Work required: Set down the entries once more, exactly as they are written.

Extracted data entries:

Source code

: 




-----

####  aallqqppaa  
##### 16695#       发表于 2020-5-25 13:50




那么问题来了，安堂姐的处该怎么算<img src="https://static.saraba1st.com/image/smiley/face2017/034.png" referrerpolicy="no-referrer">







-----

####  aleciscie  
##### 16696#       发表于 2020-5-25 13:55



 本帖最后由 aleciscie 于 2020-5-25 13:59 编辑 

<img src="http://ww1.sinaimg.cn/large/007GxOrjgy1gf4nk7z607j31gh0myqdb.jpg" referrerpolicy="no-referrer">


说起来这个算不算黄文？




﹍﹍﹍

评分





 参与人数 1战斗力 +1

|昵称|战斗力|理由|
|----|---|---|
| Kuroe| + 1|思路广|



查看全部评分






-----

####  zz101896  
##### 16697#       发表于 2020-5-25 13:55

Solved exercise:
Source code

: 




-----

####  aallqqppaa  
##### 16695#       发表于 2020-5-25 13:50




那么问题来了，安堂姐的处该怎么算<img src="https://static.saraba1st.com/image/smiley/face2017/034.png" referrerpolicy="no-referrer">







-----

####  aleciscie  
##### 16696#       发表于 2020-5-25 13:55



 本帖最后由 aleciscie 于 2020-5-25 13:59 编辑 

<img src="http://ww1.sinaimg.cn/large/007GxOrjgy1gf4nk7z607j31gh0myqdb.jpg" referrerpolicy="no-referrer">


说起来这个算不算黄文？




﹍﹍﹍

评分





 参与人数 1战斗力 +1

|昵称|战斗力|理由|
|----|---|---|
| Kuroe| + 1|思路广|



查看全部评分






-----

####  zz101896  
##### 16697#       发表于 2020-5-25 13:55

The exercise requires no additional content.